*WORK INSTRUCTION 1*.
Name every book whose title the reading notes print in capital letters.
*WORK INSTRUCTION 2*.
According to the reading notes, where was the exhibit comparing Georgia O’Keeffe and Arthur Dove shown?
*WORK INSTRUCTION 3*.
Copy the reading notes word for word, from "Another treat this" to "for all of us.".

:: TEXT PROVIDED

Some treats: the first of Anthony Trollope’s Palliser novels, CAN YOU FORGIVE HER? and Peggy Backman’s miscellany of stories, memoir, poems, and songs DID THAT REALLY HAPPEN? This is a wonderful entertainment: in the longest section, “Such Is Paradise,” a young woman takes boats and planes around various small Caribbean Islands and has near-catastrophic experiences but comes out with new understanding of people and places. There’s also a hilarious story about trying to scam the system and get an insurance company to pay for lost eye glasses. Since a police report is required, the narrator ends up feeling increasingly guilty– in the criminal as well as moral sense! It’s a small book, each story direct and sharply told. An engaging read, whether it really happened or not!

Another treat this summer was two visits to the Clark Museum in Williamstown, Massachusetts to see an exhibit comparing the work of Georgia O’Keeffe and Arthur Dove. Afterwards, I read couple of books on O’Keeffe, notably a good biography, FULL BLOOM: THE ART AND LIFE OF GEORGIA O'KEEFFE by Hunter Drohojowska-Philp. This answered a lot of my questions– especially delineated the complex relationship between O’Keeffe and Alfred Steiglitz, which was at once highly fruitful for her and psychologically destructive at times. The story of her last years– thirty or forty of them– is compelling, and sad only if you are looking for a happy ending to a human life, which is absurd given the end for all of us.

And finally– I want to give my own response at some length to a book recommended here two issues ago by Dreama Frisk: Markus Zusak’s THE BOOK THIEF. First, I highly recommend Dreama’s review of it, and I recommend the book itself, I'm going to begin with what I consider a serious flaw: the sometimes annoying narration by a voice who happens to be Death. Yes, that Death.

Death isn’t annoying all the time. Sometimes Death works well, especially later in the book after the voice is established, but for me, the personification is often just too much, raising too many questions about details that aren’t part of book: For example, What religion does Death follow? Where does he take all these souls he collects so tenderly? Is Death a he? He has that Regular Guy tone that I associate with the male. Why are there no conversations with anyone after he picks them up except Liesel? What is the circumstance of his telling this to us? Are we having coffee together? Is he about to take me, the reader?

::::
:: DATA PROVIDED

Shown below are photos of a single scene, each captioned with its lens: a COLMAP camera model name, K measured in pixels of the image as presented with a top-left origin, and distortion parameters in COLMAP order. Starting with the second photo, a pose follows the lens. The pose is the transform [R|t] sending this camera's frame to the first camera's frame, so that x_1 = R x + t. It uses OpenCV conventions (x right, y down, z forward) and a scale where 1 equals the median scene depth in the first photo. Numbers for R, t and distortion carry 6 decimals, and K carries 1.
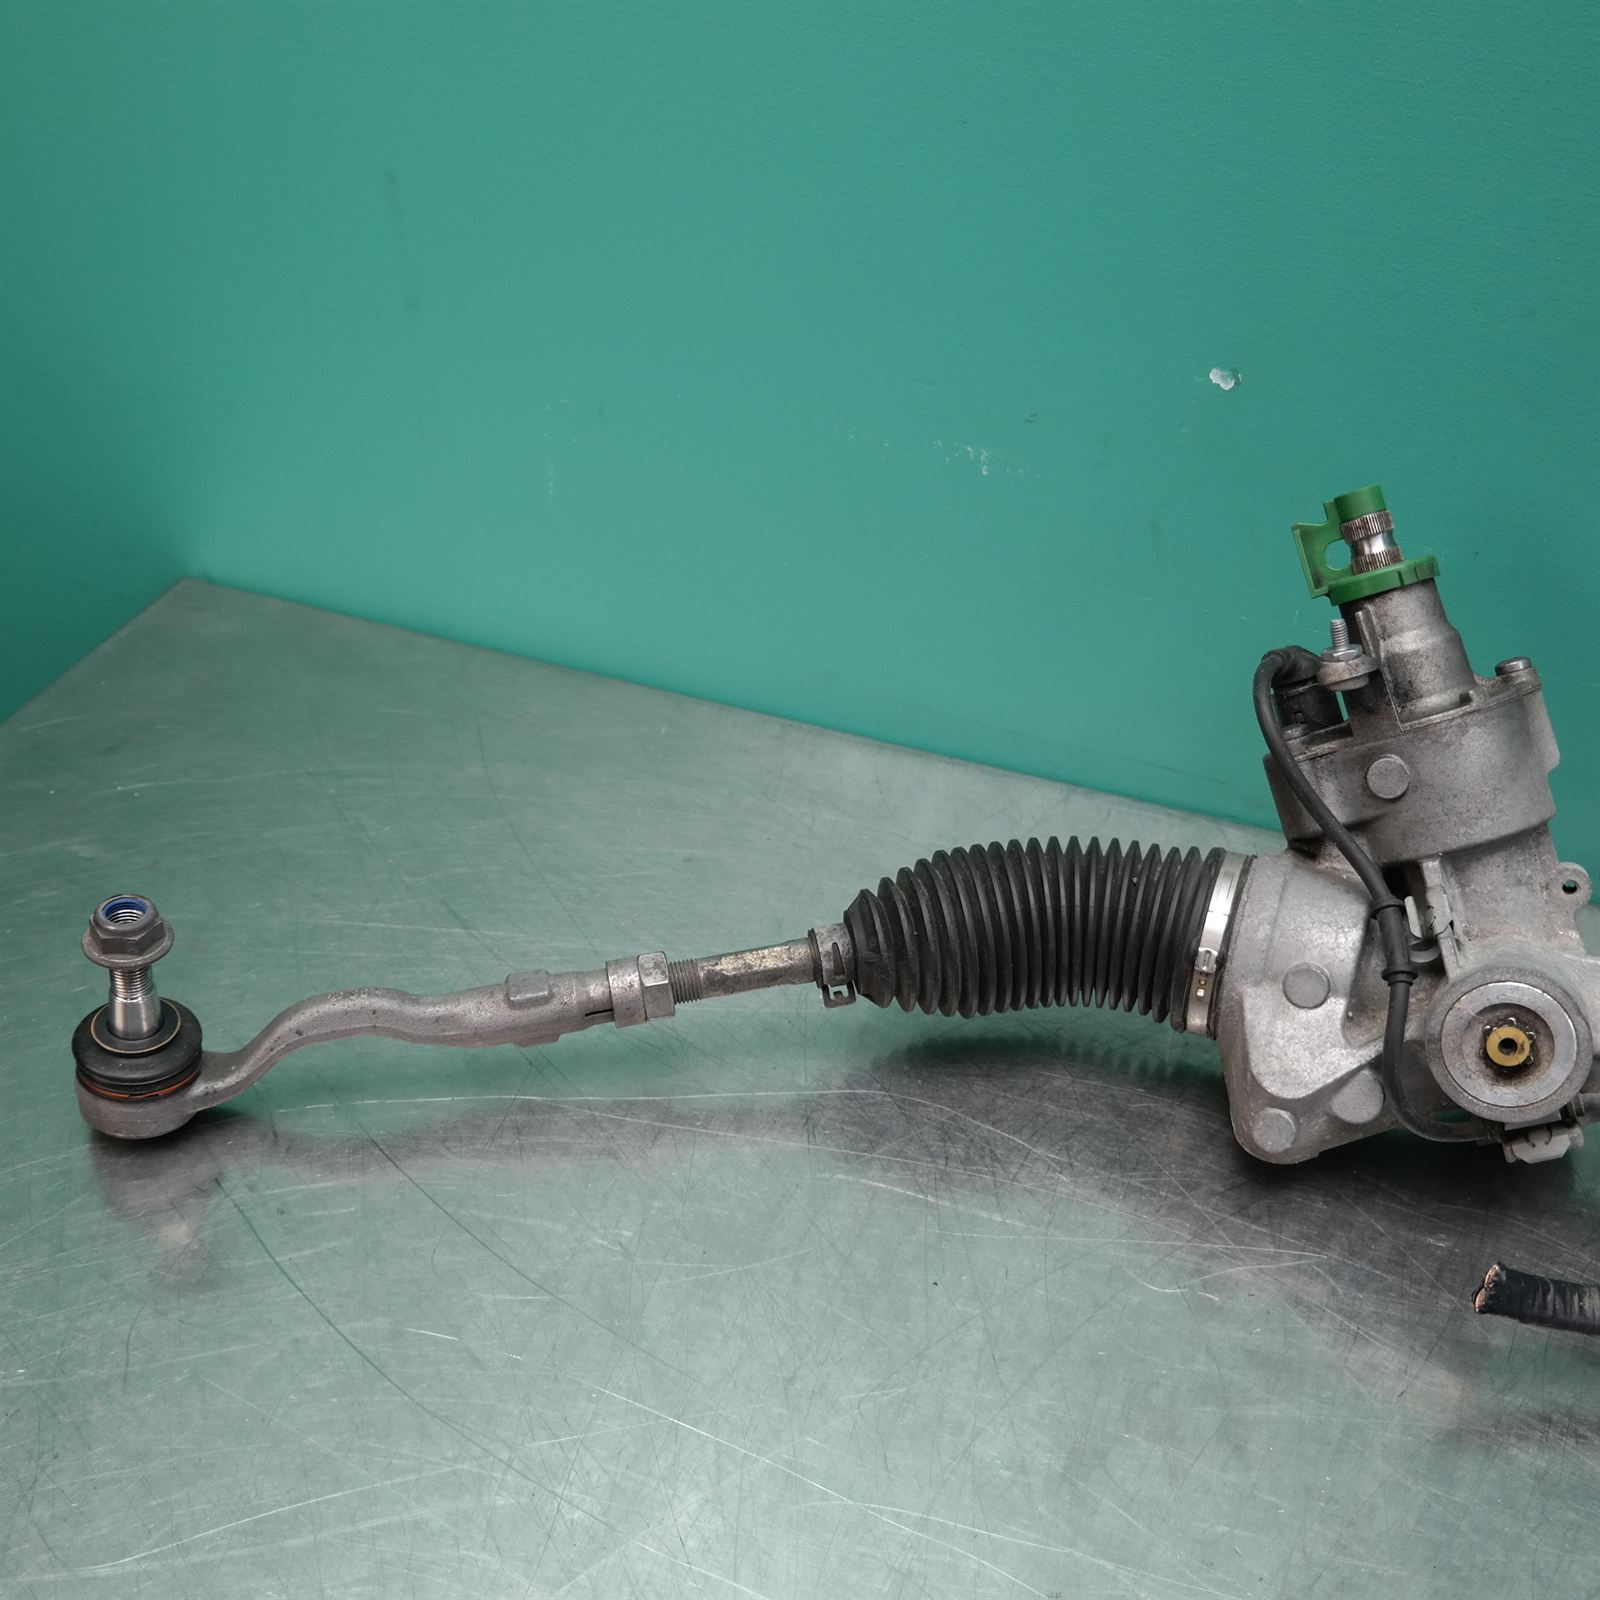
lens RADIAL K [[2089.5, 0, 788.0], [0, 2089.5, 802.7], [0, 0, 1]] dist [0.008478, 0.000000]
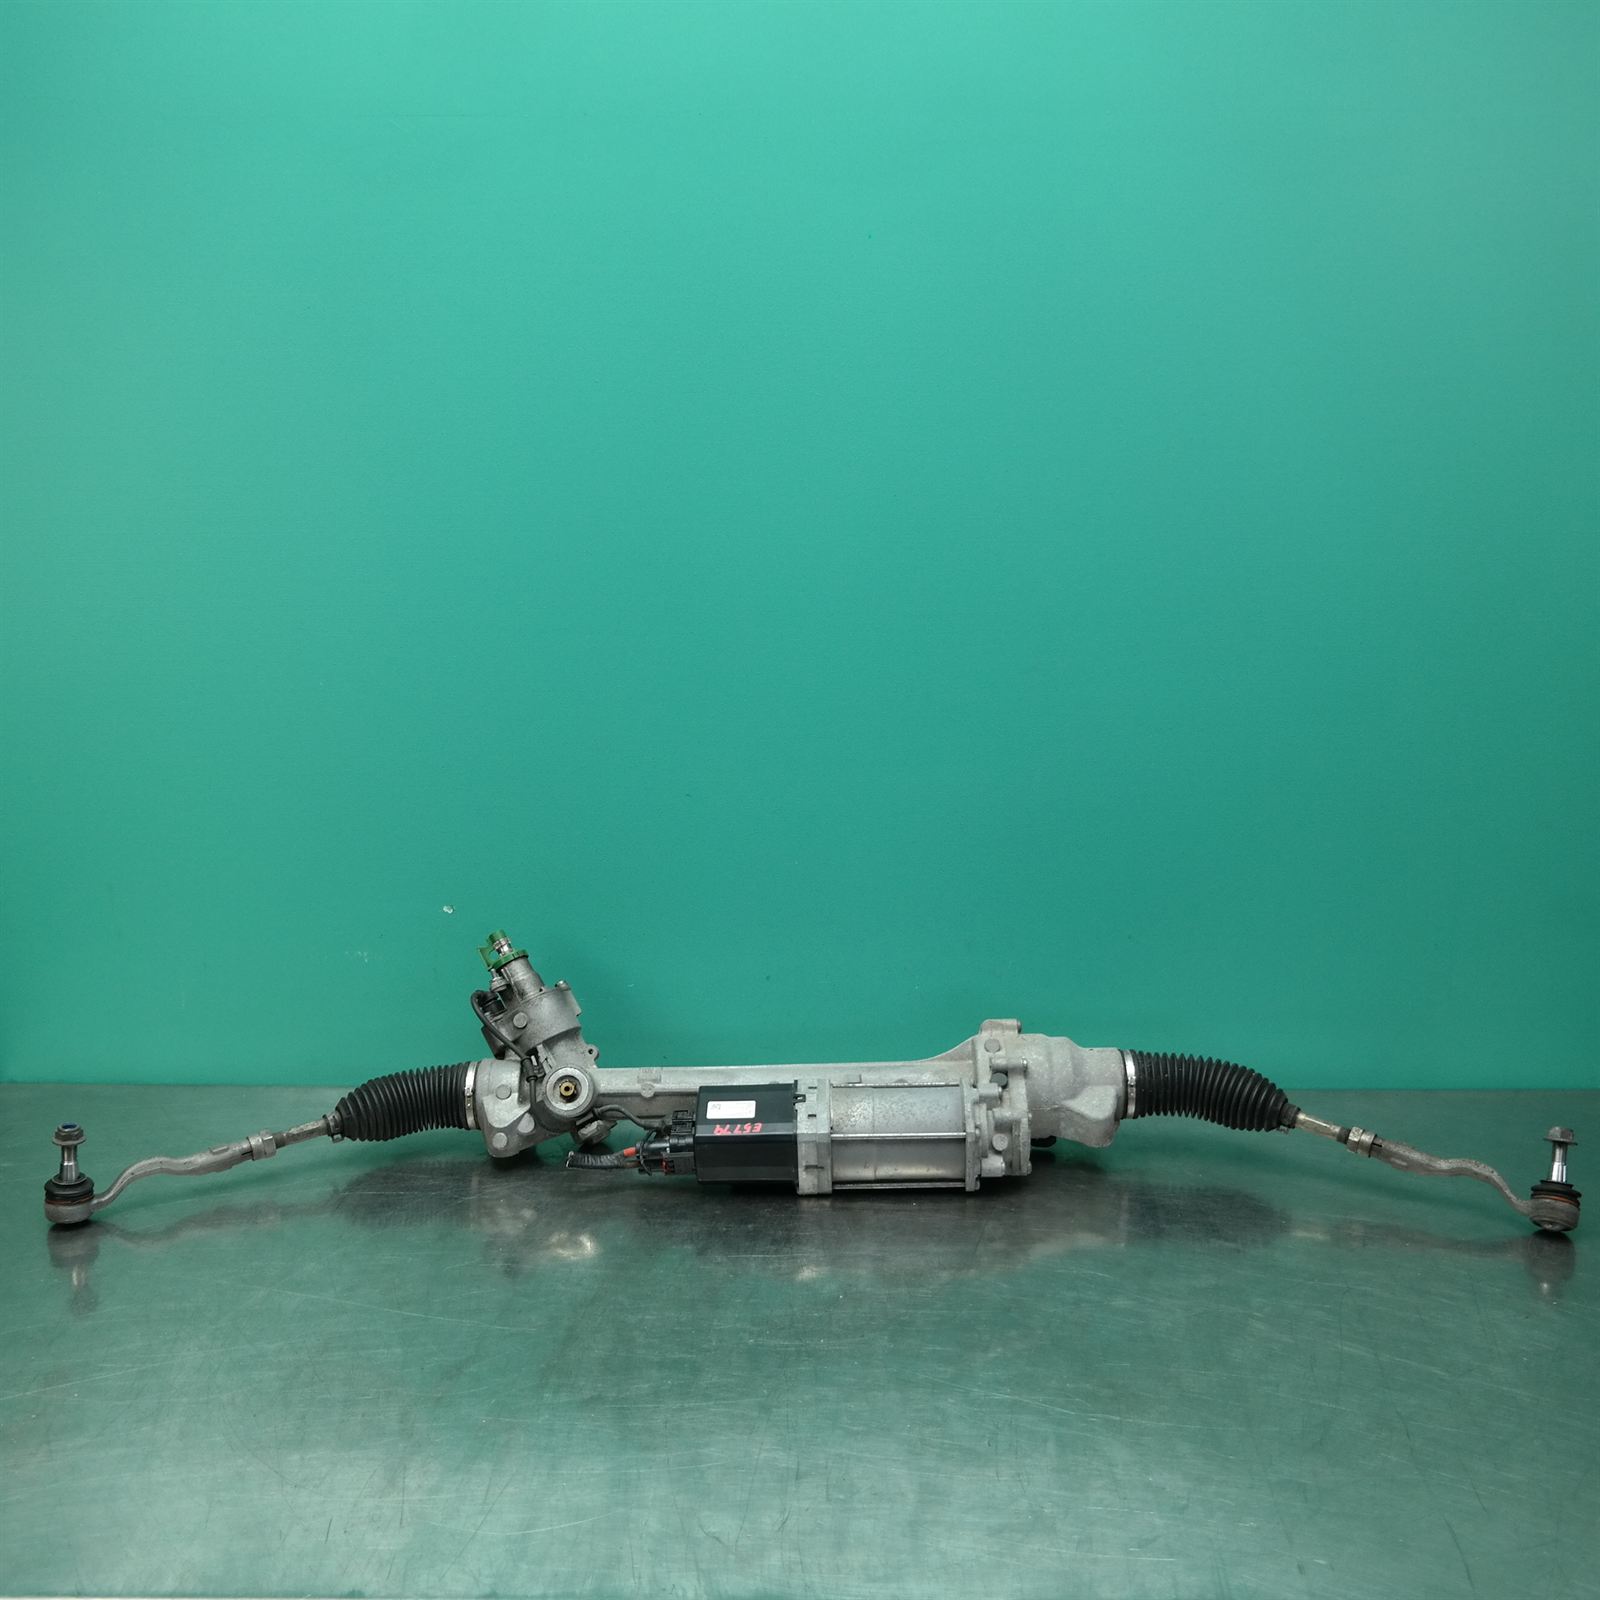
lens RADIAL K [[1922.0, 0, 798.3], [0, 1922.0, 811.9], [0, 0, 1]] dist [0.014448, 0.000000]
pose [[0.940732, -0.105461, 0.322338, -0.180147], [0.216007, 0.919033, -0.329725, 0.682074], [-0.261466, 0.379811, 0.887344, -1.576265]]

::::

*WRITTEN REPLY 1*.
CAN YOU FORGIVE HER?
DID THAT REALLY HAPPEN?
FULL BLOOM: THE ART AND LIFE OF GEORGIA O'KEEFFE
THE BOOK THIEF

*WRITTEN REPLY 2*.
At the Clark Museum in Williamstown, Massachusetts.

*WRITTEN REPLY 3*.
Another treat this summer was two visits to the Clark Museum in Williamstown, Massachusetts to see an exhibit comparing the work of Georgia O’Keeffe and Arthur Dove. Afterwards, I read couple of books on O’Keeffe, notably a good biography, FULL BLOOM: THE ART AND LIFE OF GEORGIA O'KEEFFE by Hunter Drohojowska-Philp. This answered a lot of my questions– especially delineated the complex relationship between O’Keeffe and Alfred Steiglitz, which was at once highly fruitful for her and psychologically destructive at times. The story of her last years– thirty or forty of them– is compelling, and sad only if you are looking for a happy ending to a human life, which is absurd given the end for all of us.